+++ Text segment +++

Friday, April 28, 2017

Composting Doubt                                                                                                    Sermon, Easter 2 Year A  

I am in awe of people who grow things.  With Earth Day in mind, and inspired by our community garden, I have been thinking about gardening. My gardening friends tell me it is healing to have their hands in the dirt, to nurture life from the ground, as a co-Creator with God. As for me, I am a danger to all plant life. When friends bring plants to my house, it is inviting them into hospice care. I try to make their last days gentle and pain-free, but there is no doubt that death will be the outcome. 

It turns out that right around now in Northern Indiana, farmers are getting ready to plant corn and soybeans. I know this from Brian Scott, who blogs about farming on thefarmerslife.com.  He may start earlier in the Spring, if the weather’s been warm, or wait longer if it’s been cool and wet. But this very day, his seeds went into the ground in 2014, and again in 2012. How does he know when it’s time to plant?  Brian says, “we don’t have a system of numbers or charts to tell us when the soil moisture is right for planting. This is a boots-in-the- field and hands-touching-soil type of operation.” He goes out into the field and looks at the dirt. He’s looking for it to be a bit dry on top, but with no deep cracks. Then he pokes it, feeling for moisture about 2 inches deep—but not wet soil, and definitely not muddy. My brother-in-law Dale, a farmer in Iowa, used to actually taste his soil from time to time--he said he was tasting for acidity. “You want it to taste like good dirt,” he said to me, in all seriousness. He also hung around with farmers at the feed store to find out when they were planting. But Dale never liked to give away too much himself. He wasn’t superstitious, but he had great respect for what was at stake—his entire year’s livelihood--and he approached his work thoughtfully and with a certain reserve.

Doubting Thomas, Mark Tansey
So I was wondering why Thomas wasn’t with the other eleven disciples when they first saw the risen Jesus.  We don’t really know why, but I like to think he was out in his tractor, planting—because the soil told him it was time. Or maybe he was feeding his likestock. These are the kinds of things that don’t pause, even for a resurrection. In any case, when the disciples come to Thomas breathless, and excited and full of the Spirit, I envision him listening with a face like Henry Fonda in the Grapes of Wrath, just taking it in. He pauses for a moment and bites down on his piece of straw and says, “now that’s something I’d like to see for myself.”

And for this, Thomas has been cast as one lacking faith. But I say he is like that farmer. Imagine if the farmer came home from the feed store one day and said, well everybody’s planting, so I guess I will too.  His wife would look at him and say, have you looked at the ground yet? You know he would go put his hands in the dirt. He would see for himself.

Even more than our farmer, Thomas is in uncharted territory. He’s heard the other disciples say they have seen Jesus, but he hasn’t.  Furthermore, the disciples are not really acting any different. They’re sitting with him in a locked room, virtually in the dark. In fear. Even more than they, Thomas must have been wondering—What. Is. Going. On.

+++ Data shown +++

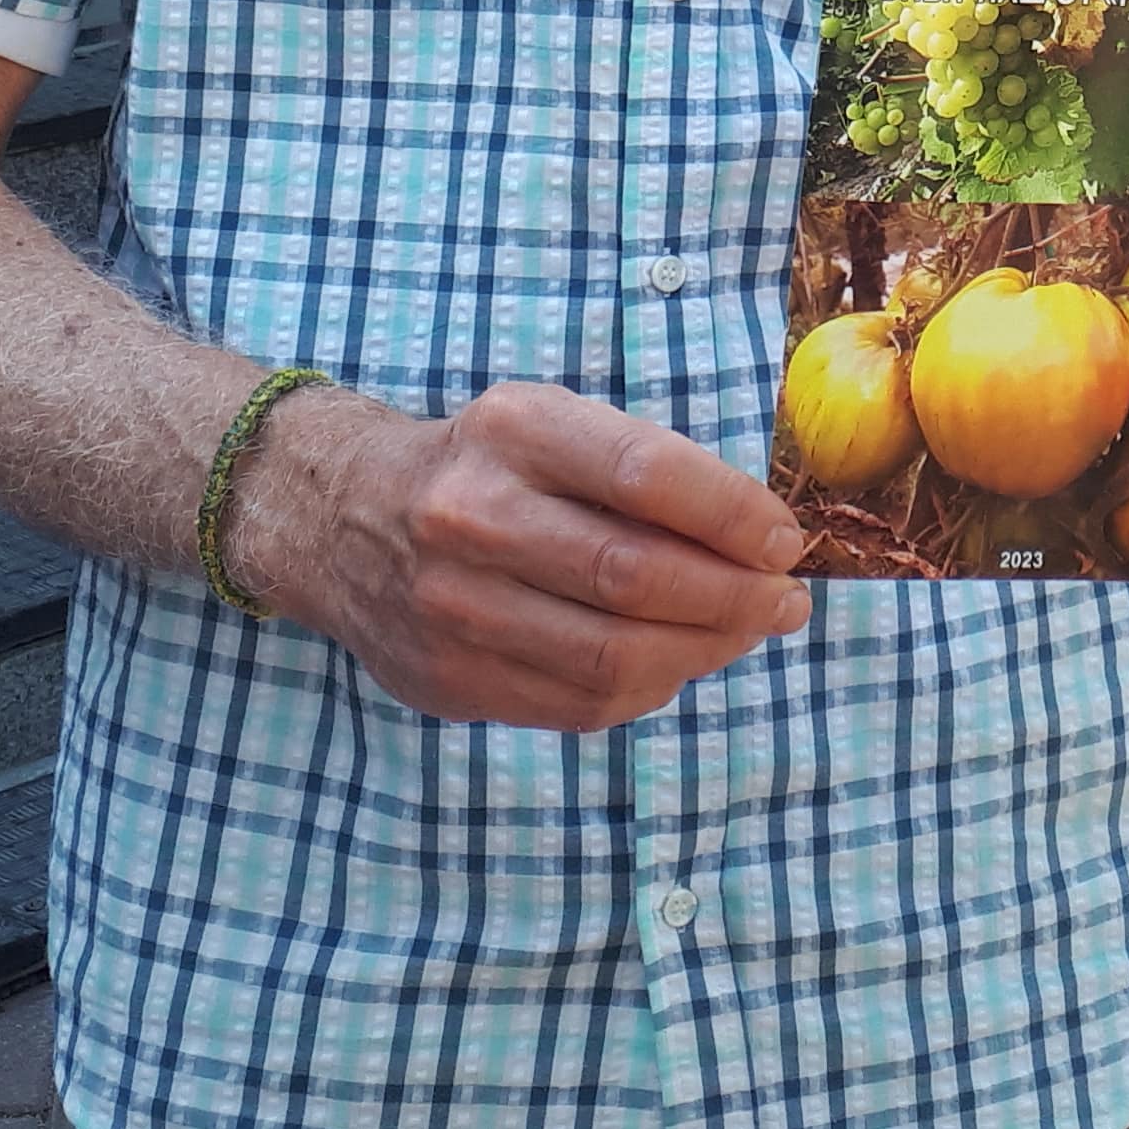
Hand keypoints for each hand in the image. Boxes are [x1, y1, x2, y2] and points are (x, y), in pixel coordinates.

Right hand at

+++

» Exercise objective: Name every person in the sermon who is not a figure from the Bible.

» Response: Brian Scott, Dale, Henry Fonda, Mark Tansey